Tg Malim, 14 Aug 2018 – Islamic Relief Malaysia (IRM) had the opportunity to share a lot of knowledge with children aged around six-year-old regarding humanitarian issues breaking out across the world.
The programme known as Jalinan Kasih which began with video shows about conflicts in Gaza captured their attention and interest to dig out more about what is happening in the outside world.
Director of National Child Development Research Centre (NCDRC), Universiti Pendidikan Sultan Idris (UPSI), Prof. Sopia Md Yasin said, the sharing session with the children also inculcated several acts of kindness such as the culture of helping as to encourage them in becoming more open and aware when disasters or crisis occur at one particular location.
“Even though the kids are around 6-year-old, such programme can help them open their eyes as IRM brings about an international context to them like what is happening in Bangladesh, Somalia, and more,” she said when being interviewed.
Prof. Sopia believes that the engagement of children should be further encouraged in the future so that the message that we want to deliver can produce better impacts for them.
“The upcoming modules to be introduced in the future should include more hands-on activities that involve kids to play their roles in a small group and automatically, IRM alongside teachers can work together to manage the activities.”
Apart from that, IRM also had the chance to deliver humanitarian messages to all parents involved in the programme which simultaneously increased their awareness about issues in war-thorn countries.

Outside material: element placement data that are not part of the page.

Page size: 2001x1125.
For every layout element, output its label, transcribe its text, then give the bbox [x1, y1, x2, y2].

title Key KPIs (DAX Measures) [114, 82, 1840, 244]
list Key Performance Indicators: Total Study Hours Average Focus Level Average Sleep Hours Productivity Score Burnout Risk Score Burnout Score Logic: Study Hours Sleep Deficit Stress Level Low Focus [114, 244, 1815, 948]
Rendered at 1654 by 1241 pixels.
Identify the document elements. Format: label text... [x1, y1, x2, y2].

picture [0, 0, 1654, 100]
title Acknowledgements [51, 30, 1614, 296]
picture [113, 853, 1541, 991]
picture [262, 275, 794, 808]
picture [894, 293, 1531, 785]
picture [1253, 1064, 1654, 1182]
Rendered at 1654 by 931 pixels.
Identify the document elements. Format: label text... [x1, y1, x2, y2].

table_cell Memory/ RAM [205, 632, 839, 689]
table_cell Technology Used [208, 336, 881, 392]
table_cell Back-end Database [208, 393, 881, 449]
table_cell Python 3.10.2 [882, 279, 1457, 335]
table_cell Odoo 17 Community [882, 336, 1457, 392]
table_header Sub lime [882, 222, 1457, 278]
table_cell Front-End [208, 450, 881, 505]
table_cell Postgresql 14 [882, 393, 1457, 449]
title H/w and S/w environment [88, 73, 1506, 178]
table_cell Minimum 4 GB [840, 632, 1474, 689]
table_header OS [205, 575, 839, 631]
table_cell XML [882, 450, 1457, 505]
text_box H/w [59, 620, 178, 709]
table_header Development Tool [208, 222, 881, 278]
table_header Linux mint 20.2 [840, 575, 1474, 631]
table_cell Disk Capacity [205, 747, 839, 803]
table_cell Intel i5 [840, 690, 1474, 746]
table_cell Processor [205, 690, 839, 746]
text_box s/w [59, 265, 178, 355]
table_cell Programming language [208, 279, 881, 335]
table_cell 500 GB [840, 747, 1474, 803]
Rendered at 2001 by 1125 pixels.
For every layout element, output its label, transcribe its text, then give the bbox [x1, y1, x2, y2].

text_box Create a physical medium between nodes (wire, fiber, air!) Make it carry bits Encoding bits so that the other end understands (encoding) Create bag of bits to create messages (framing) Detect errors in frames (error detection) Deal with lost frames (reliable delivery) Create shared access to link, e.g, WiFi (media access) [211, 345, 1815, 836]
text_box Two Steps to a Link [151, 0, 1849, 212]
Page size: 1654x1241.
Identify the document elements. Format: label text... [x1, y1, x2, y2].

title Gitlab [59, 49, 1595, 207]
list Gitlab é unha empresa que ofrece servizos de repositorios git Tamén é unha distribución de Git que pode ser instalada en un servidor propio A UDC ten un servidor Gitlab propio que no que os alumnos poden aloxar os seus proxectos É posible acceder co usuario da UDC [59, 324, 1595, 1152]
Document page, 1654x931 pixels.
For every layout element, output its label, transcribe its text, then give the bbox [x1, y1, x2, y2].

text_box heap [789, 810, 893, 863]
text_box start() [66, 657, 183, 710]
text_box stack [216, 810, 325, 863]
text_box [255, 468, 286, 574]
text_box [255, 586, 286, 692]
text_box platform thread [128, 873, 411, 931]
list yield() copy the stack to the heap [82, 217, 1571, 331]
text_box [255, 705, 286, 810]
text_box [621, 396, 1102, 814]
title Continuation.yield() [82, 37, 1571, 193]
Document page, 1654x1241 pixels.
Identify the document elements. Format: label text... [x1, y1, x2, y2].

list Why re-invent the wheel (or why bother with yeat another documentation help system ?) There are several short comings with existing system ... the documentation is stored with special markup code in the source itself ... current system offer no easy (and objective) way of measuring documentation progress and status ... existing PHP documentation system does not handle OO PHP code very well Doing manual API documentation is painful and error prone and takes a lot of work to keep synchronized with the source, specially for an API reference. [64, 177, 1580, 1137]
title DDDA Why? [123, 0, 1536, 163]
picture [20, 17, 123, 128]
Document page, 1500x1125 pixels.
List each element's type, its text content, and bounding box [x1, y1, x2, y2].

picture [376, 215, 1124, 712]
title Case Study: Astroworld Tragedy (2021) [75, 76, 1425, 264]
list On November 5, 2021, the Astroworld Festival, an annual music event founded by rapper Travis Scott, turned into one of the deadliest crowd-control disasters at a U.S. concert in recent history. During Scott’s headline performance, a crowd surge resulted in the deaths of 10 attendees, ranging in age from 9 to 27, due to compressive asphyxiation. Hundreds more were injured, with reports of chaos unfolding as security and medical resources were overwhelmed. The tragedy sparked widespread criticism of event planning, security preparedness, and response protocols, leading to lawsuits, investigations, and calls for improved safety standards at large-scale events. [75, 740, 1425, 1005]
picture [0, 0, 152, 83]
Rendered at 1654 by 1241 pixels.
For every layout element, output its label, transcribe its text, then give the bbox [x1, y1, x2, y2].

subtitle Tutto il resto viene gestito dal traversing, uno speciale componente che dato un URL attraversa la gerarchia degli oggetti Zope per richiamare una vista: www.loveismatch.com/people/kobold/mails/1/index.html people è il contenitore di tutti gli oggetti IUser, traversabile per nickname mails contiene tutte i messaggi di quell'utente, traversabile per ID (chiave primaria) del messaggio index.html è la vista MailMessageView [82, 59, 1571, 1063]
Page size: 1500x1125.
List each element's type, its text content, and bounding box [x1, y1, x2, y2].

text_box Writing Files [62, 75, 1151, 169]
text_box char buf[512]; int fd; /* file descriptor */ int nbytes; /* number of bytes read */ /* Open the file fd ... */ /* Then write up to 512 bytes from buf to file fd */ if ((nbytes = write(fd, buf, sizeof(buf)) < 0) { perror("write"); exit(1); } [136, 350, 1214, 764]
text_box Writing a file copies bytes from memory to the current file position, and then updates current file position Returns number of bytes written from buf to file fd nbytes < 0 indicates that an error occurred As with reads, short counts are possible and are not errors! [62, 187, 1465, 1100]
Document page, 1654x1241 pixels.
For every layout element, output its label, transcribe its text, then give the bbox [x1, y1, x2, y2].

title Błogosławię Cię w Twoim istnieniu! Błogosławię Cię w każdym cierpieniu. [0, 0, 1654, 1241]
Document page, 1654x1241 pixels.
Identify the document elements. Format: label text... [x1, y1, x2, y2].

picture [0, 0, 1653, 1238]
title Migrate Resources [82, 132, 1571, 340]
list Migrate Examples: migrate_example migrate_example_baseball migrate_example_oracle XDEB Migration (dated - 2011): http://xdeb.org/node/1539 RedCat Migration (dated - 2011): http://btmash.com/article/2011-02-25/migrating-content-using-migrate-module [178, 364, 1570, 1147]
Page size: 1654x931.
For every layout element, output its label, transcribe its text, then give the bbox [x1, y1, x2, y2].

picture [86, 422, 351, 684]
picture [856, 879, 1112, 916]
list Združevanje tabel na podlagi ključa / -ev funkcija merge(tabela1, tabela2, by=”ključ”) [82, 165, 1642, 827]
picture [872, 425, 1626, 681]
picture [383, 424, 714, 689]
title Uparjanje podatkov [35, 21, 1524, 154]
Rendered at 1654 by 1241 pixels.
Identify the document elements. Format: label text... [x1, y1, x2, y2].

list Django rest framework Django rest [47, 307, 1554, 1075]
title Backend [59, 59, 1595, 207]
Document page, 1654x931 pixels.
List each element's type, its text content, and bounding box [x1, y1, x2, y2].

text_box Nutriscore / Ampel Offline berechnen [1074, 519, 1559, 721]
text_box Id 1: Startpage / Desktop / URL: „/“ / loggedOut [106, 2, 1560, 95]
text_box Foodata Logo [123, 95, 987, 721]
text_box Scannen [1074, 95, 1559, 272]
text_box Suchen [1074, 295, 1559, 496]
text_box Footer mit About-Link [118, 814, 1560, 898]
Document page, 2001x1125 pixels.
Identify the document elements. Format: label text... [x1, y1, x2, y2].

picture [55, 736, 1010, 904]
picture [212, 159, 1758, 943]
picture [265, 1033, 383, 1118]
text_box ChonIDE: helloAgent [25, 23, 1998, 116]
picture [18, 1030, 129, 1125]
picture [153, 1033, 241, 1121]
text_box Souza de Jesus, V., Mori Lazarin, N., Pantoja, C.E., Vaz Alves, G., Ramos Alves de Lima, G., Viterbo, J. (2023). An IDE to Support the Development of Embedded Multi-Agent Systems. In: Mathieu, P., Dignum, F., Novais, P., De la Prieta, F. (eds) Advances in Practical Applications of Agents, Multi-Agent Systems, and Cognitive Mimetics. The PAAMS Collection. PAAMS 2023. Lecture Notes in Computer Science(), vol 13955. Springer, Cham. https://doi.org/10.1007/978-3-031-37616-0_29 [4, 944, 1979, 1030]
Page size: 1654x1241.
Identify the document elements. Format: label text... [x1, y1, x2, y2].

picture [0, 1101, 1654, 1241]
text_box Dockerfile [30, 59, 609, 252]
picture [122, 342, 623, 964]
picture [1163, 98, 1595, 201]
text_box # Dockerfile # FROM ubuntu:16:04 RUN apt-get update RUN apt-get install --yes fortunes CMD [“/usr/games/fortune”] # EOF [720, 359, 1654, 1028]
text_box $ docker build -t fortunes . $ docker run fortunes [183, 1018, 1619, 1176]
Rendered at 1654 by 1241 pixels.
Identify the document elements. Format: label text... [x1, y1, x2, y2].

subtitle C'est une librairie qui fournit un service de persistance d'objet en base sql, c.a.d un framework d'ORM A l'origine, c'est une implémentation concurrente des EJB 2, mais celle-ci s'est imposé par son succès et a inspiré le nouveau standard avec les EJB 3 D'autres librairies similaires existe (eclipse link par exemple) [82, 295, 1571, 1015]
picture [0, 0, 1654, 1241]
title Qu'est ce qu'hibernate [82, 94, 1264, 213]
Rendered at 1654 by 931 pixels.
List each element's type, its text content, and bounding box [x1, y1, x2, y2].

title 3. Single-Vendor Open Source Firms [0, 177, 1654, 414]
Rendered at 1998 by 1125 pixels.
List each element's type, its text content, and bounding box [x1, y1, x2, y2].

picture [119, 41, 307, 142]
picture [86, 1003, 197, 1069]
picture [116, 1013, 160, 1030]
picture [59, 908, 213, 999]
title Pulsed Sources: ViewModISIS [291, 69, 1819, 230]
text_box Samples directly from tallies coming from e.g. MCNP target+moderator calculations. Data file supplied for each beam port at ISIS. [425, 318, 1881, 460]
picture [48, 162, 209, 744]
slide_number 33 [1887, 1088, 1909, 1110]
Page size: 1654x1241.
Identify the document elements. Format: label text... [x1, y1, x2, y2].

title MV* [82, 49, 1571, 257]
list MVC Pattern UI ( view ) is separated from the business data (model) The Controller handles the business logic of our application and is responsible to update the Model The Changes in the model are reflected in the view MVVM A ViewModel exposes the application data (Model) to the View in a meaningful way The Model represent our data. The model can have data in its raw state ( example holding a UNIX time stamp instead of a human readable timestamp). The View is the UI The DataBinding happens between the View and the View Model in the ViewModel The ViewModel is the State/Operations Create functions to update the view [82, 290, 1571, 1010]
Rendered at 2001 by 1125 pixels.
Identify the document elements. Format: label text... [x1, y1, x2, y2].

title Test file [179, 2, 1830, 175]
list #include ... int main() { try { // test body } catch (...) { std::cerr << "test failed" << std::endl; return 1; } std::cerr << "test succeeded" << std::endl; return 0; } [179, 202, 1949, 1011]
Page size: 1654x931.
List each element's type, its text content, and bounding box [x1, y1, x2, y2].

Speaking of the engagement of parents in the programme, Prof. Sopia states that through such sharing session conducted by IRM, she hopes that they can continuously share the knowledge with their kids.
“What I see is that parents’ engagement is necessary as it is so infrequent to have this chance where parents and kids can sit together and discuss about humanitarian issues although the explanation will be based on kids-level. However, it should be noted that kids must be trained to have a culture of giving and helping.”
She hopes that such activity can help increase their understanding about humanitarian issues.